## Exercise description
Reproduce word for word the line that contains "For a GIS import: Extract" and every line after it to the end of the records, with nothing else added.

## Information supplied
========================================================================
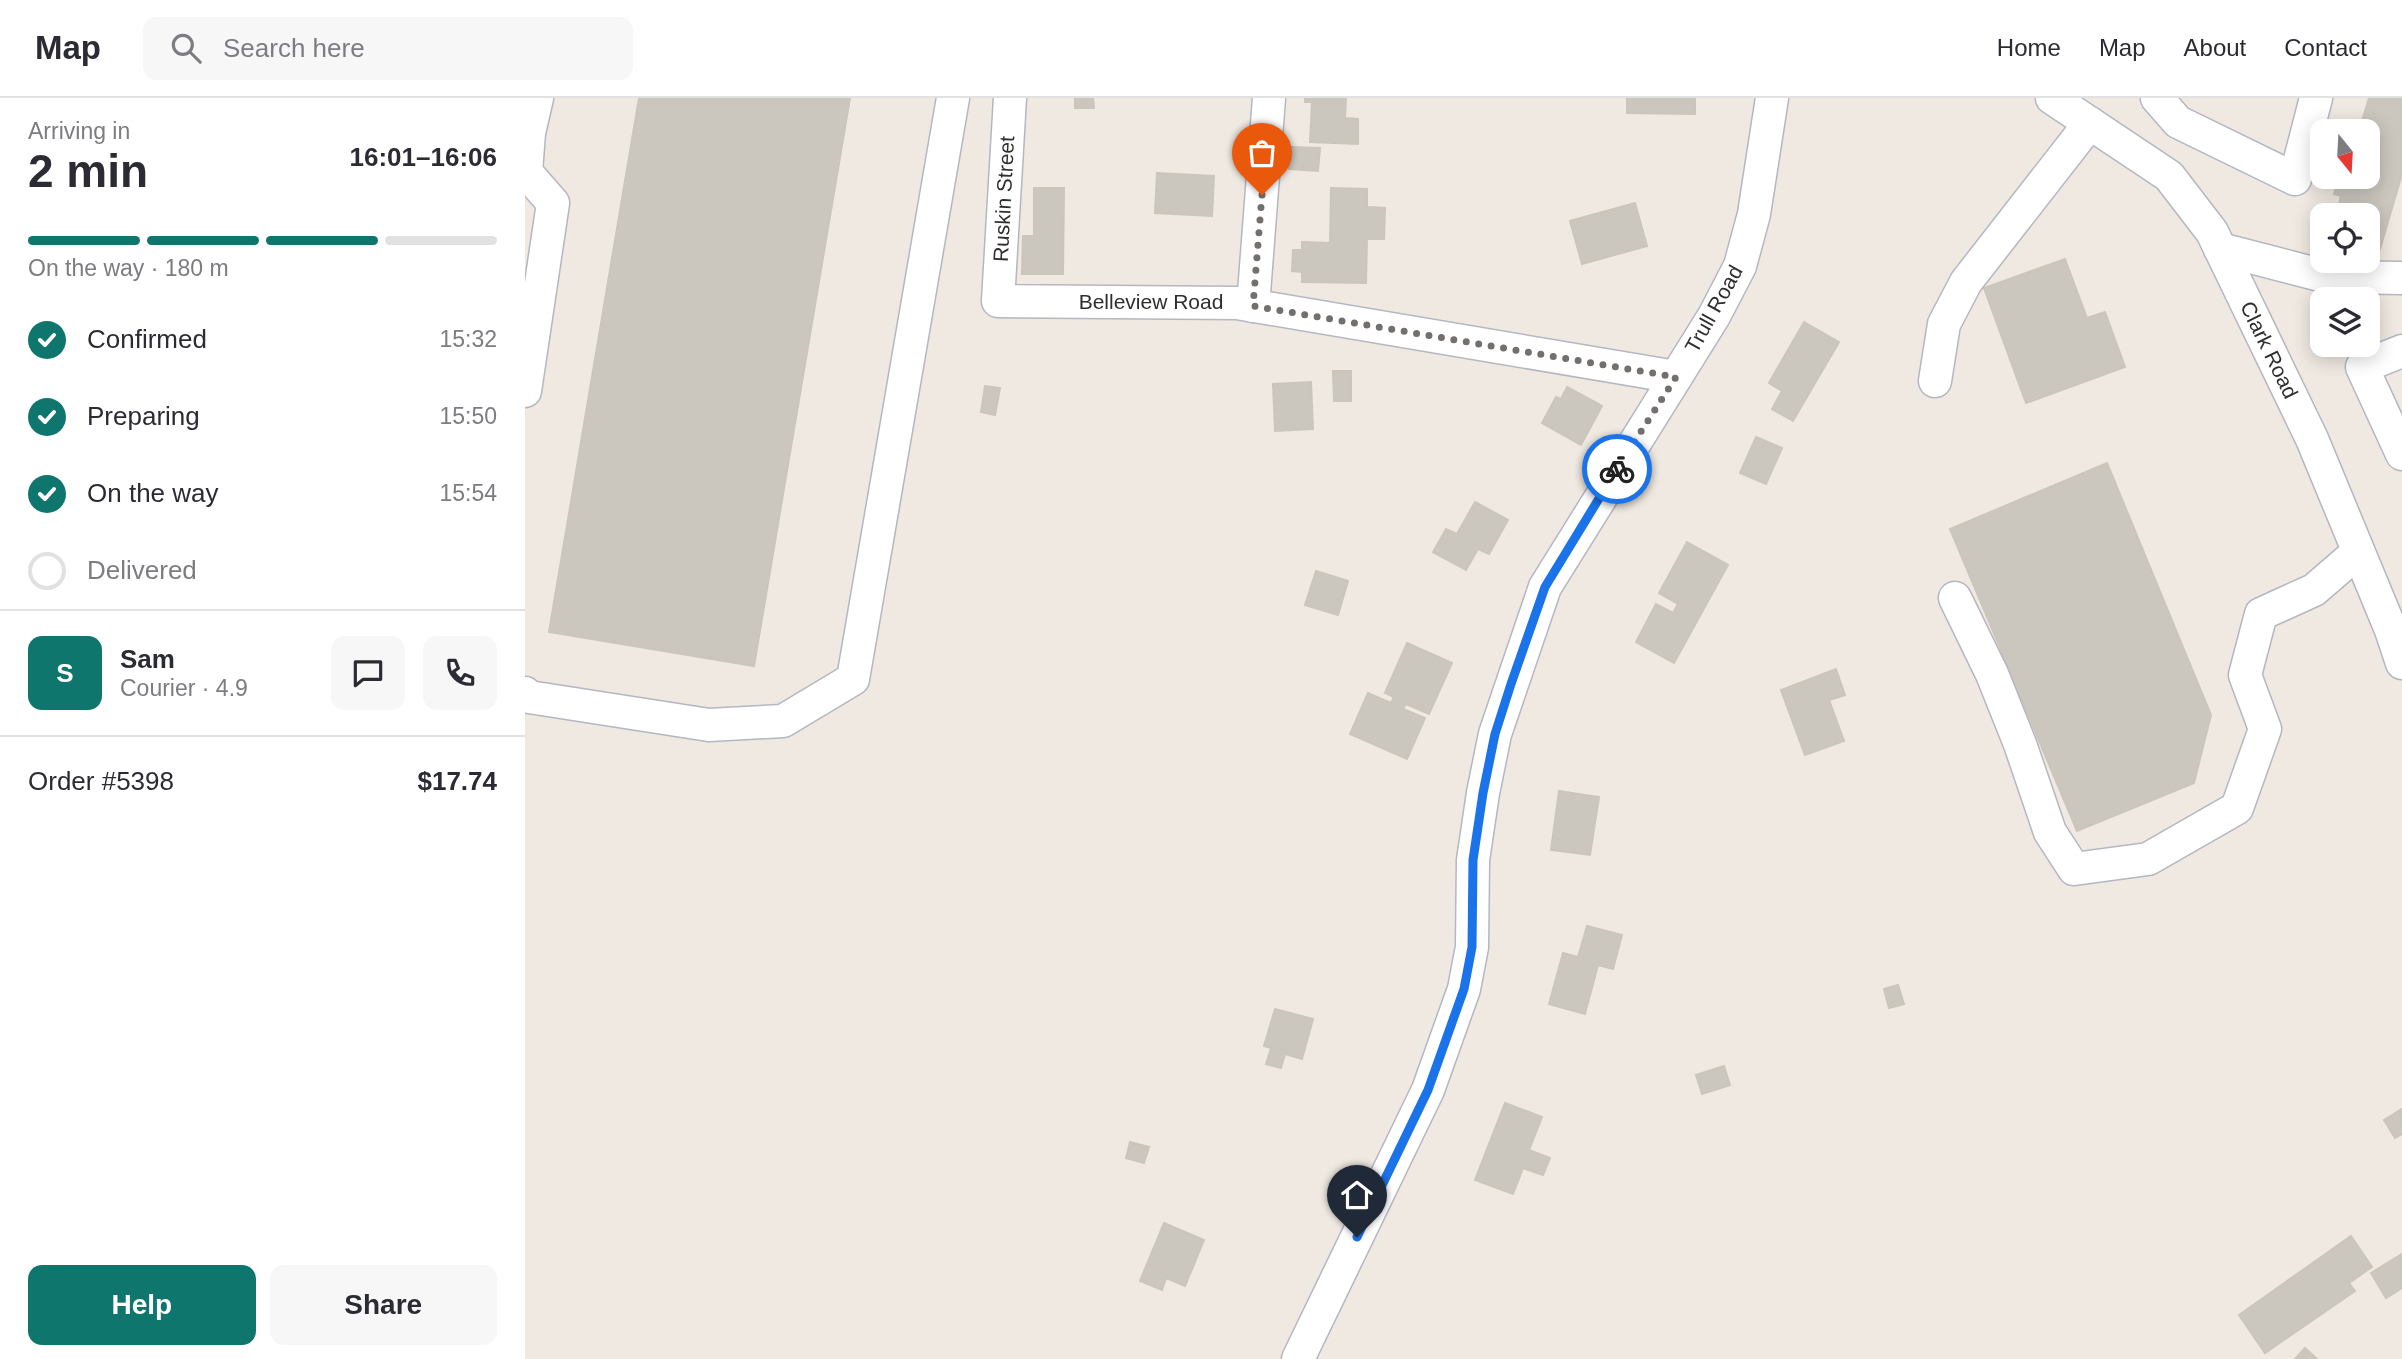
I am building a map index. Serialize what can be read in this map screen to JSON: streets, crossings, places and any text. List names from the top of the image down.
{
  "streets": {
    "street": [
      "Ruskin Street",
      "Belleview Road",
      "Trull Road",
      "Clark Road"
    ]
  },
  "crossings": [
    ["Ruskin Street", "Belleview Road"],
    ["Belleview Road", "Trull Road"]
  ],
  "north": "bottom",
  "page": {
    "header": "Map",
    "search": "Search here",
    "nav": [
      "Home",
      "Map",
      "About",
      "Contact"
    ],
    "heading": ["2 min", "Arriving in", "16:01–16:06"],
    "panel": [
      "Sam",
      "Courier · 4.9",
      "Order #5398",
      "$17.74"
    ],
    "bar": "On the way · 180 m",
    "list": [
      ["Confirmed", "15:32"],
      ["Preparing", "15:50"],
      ["On the way", "15:54"],
      "Delivered"
    ],
    "round": "S",
    "buttons": ["Help", "Share"]
  }
}
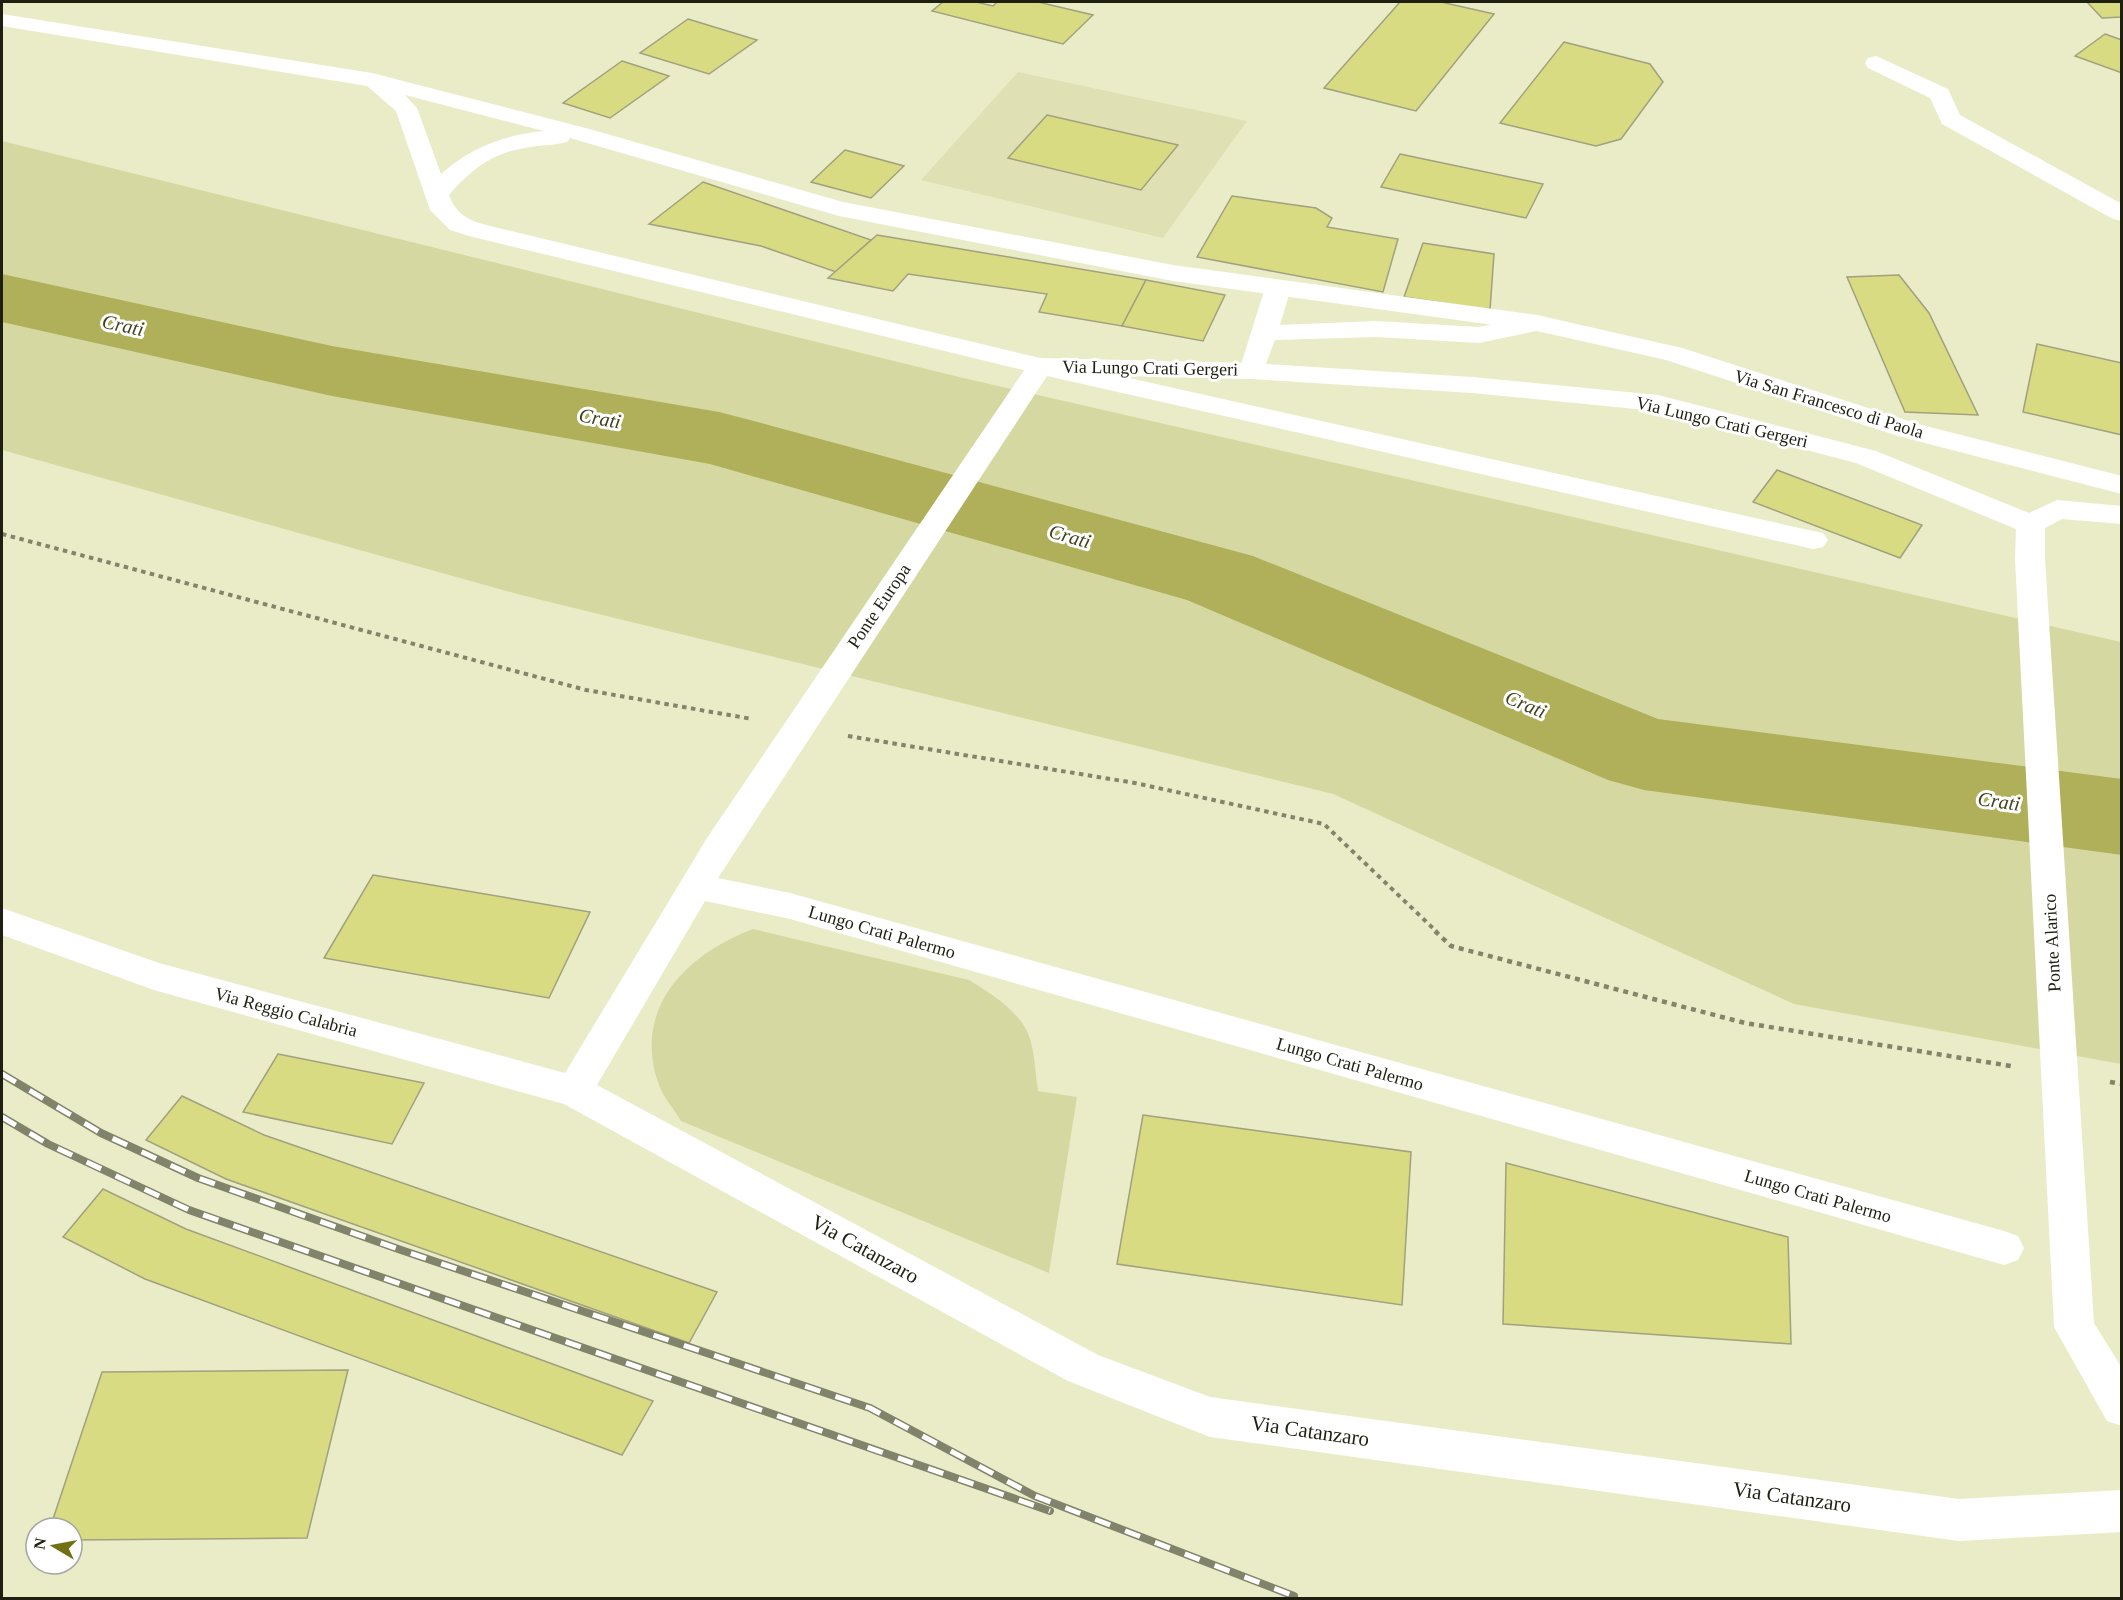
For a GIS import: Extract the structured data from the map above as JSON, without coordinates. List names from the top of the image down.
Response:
{
  "streets": {
    "street": [
      "Via Lungo Crati Gergeri",
      "Via San Francesco di Paola",
      "Ponte Europa",
      "Lungo Crati Palermo",
      "Ponte Alarico",
      "Via Reggio Calabria",
      "Via Catanzaro"
    ]
  },
  "crossings": [
    ["Via Lungo Crati Gergeri", "Ponte Europa"],
    ["Via Lungo Crati Gergeri", "Ponte Alarico"],
    ["Ponte Europa", "Lungo Crati Palermo"],
    ["Ponte Europa", "Via Reggio Calabria"],
    ["Ponte Europa", "Via Catanzaro"],
    ["Via Reggio Calabria", "Via Catanzaro"]
  ],
  "water": ["Crati"],
  "north": "left"
}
========================================================================
## Response area
For a GIS import: Extract the structured data from the map above as JSON, without coordinates. List names from the top of the image down.
Response:
{
  "streets": {
    "street": [
      "Via Lungo Crati Gergeri",
      "Via San Francesco di Paola",
      "Ponte Europa",
      "Lungo Crati Palermo",
      "Ponte Alarico",
      "Via Reggio Calabria",
      "Via Catanzaro"
    ]
  },
  "crossings": [
    ["Via Lungo Crati Gergeri", "Ponte Europa"],
    ["Via Lungo Crati Gergeri", "Ponte Alarico"],
    ["Ponte Europa", "Lungo Crati Palermo"],
    ["Ponte Europa", "Via Reggio Calabria"],
    ["Ponte Europa", "Via Catanzaro"],
    ["Via Reggio Calabria", "Via Catanzaro"]
  ],
  "water": ["Crati"],
  "north": "left"
}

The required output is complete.